La lente se fait à heure fixe. Pour moi, c'est à 19h. En fonction des besoin, elle agit 12 ou 24h. Au départ, je suis sur une Lantus de 24h.
On passe sous silence la manière de calculer un rattrapage
en fonction de la glycémie. On se concentre sur le protocole d’injection, en respectant
les doses que l’on me prescrit. Le reste viendra très vite.
Tu prends ton coton imbibé d’alcool, tu passes le bout du
stylo dessus, tu retires le papier sur le capuchon de l’aiguille, tu visses l’ensemble
sur le stylo, tu dévisses le capuchon, tu tournes la molette de huit crans. C’est
la purge. Huit crans, donc huit unités, pour un stylo neuf et deux par la suite.
Tu balances tout ça où tu peux, où tu veux, par terre, contre le mur, dans l’œil
de ton voisin, peu importe. Tu te reportes aux doses que l’on t’a prescrites.
En ce qui me concerne, 10 unités au petit-déjeuner et 8 le midi et le soir.
Je me balance donc 10 unités dans le bras, dans la zone
déterminée, jamais ailleurs, afin que l’insuline se propage correctement.
Le soir à 19h, même combat. Sauf qu’il faut rajouter une
injection d’insuline à action lente, l’insuline pour vivre. Celle que j’ai a
une action de 24h. Et il est important que je fasse cette injection à heure
fixe car si je décale, je risque un surdosage et donc des hypoglycémies dont je
ne connais toujours pas les effets.
Ce qu’on appelle la Lantus, 21 unités, s’injecte dans la
cuisse ou l’abdomen, à différents endroits à chaque fois pour éviter la lipohypertrophie.

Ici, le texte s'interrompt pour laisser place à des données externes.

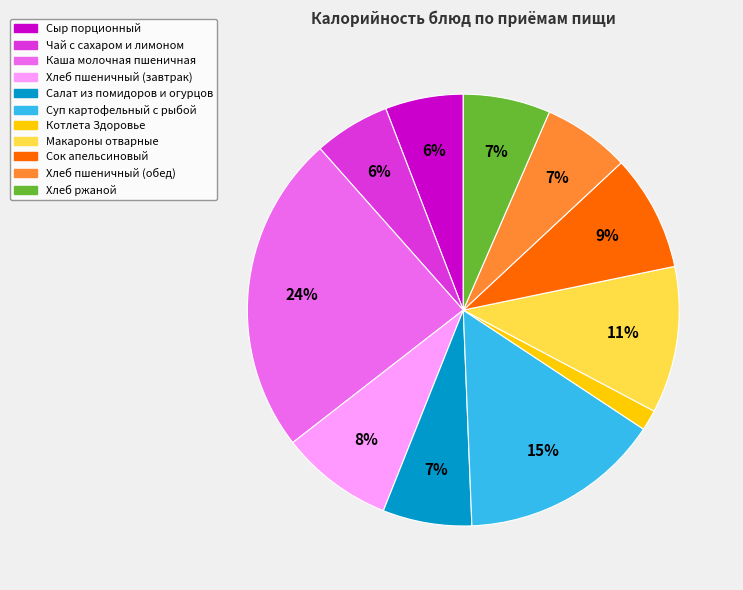

To the nearest percent, what is the difference between the largest and smallest slice percentages?

22%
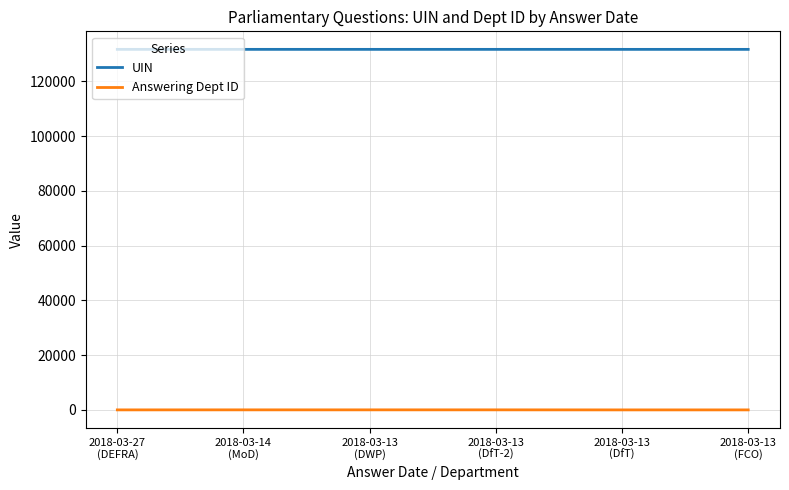

Rank the series by their maximum value, from lowest to highest.

Answering Dept ID, UIN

C’est l’accumulation d’insuline qui crée une sorte de boule de graisse. Cela à surtout
pour effet de retarder la diffusion de l’insuline et de retarder son effet
sur les glycémies. Il ne faut donc pas masser la zone bosselée car on risque de
provoquer des hypoglycémies en favorisant l’absorption d’une grande quantité d’insuline
en un temps réduit.
Les zones d'injection d'insuline. En rose pour l'insuline rapide, en bleu, orange et vert pour l'insuline lente. |
Quoi qu’il en soit, l’insuline en stylo me laisse plus
tranquille que la pompe.
Me reste à lever certaines zones d’ombre comme les unités à
injecter en plus… Tout vient à point à qui sait attendre.